Why is it Important?
To predict in advance if your service will be able to serve all the customers you need it to serve
To be able to plan and justify performance work
To be able to plan for auto scaling
To be able to configure better monitoring and alerting for your service
To understand failure conditions of your service
Tips and Tricks
When testing performance of your application, you should test ALL OF (in order of importance):
Each function of your application in isolation
Many functions at once based upon an estimate of real-world traffic
Randomized testing or “Fuzzing” of different functions
We are capable of mirroring traffic for services which use the Gateway, this may be a good method of testing real traffic against unreleased versions of some services. Please talk to the Architect team if you would like to discuss this possibility!
Testing in Isolation
You should have a way to performance test each function of your application in isolation.
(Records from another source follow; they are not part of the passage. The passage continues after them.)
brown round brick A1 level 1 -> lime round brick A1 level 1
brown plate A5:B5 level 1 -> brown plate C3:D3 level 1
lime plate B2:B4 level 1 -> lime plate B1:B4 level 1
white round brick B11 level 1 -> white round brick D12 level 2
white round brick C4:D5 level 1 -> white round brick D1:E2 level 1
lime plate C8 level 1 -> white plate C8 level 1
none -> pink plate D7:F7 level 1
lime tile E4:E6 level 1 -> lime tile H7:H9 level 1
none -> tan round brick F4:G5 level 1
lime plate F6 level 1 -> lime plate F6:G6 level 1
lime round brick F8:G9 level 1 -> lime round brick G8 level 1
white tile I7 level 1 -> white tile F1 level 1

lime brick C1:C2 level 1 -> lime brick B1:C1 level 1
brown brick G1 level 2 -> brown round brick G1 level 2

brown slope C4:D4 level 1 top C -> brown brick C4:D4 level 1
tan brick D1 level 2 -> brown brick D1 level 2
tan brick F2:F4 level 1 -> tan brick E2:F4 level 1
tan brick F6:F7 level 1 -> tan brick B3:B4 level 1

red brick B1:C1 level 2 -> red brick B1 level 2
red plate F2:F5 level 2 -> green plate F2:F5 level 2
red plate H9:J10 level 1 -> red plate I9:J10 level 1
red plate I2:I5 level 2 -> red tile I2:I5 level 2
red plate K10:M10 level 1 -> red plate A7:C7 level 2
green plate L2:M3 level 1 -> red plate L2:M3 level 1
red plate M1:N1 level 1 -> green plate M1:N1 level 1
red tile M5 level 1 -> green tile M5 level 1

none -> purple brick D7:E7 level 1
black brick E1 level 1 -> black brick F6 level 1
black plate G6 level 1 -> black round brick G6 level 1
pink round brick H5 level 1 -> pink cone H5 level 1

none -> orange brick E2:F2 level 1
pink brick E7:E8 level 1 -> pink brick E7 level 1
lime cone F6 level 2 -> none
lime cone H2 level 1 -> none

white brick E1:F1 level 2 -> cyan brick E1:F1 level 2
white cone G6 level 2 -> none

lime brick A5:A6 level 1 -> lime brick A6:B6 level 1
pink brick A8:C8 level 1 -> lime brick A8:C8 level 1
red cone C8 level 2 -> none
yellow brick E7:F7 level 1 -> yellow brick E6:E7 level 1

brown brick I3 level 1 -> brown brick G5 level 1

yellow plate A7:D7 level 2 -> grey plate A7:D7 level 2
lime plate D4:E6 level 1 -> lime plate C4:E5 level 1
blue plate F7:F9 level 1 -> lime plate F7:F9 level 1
That means if your application has multiple different API endpoints, each one should be tested as independently as possible. The purpose of this is to ensure that you have a known baseline of performance. This follows the scientific practice of testing variables in isolation.
Testing based upon Real World Estimates
You should be able to performance test your application in some estimate of a real world scenario. This means you should measure what sort of requests your application will receive and try to mimic those requests in a test environment. As these numbers will change over time, the test should be updated periodically to ensure the testing is still valid.
While testing in isolation would ideally be enough, there are often complex interactions between different parts of an application. This testing intends to detect if any of these complex interactions exist under expected conditions.
Randomized Testing (“Fuzzing”)
Common test scenarios tend to be based upon ideal conditions. Randomized Testing intends to measure if the performance is still consistent (or at least meeting expectations) with less-than-ideal input. This is particularly important for services which receive user traffic, as you cannot always guarantee that your application will receive good input.
In certain scenarios, bad input can cause an applications performance to be significantly worse. Applications involving caches are a common example of this, where bad input can evict important data from a cache and cause the performance of other requests to be degraded.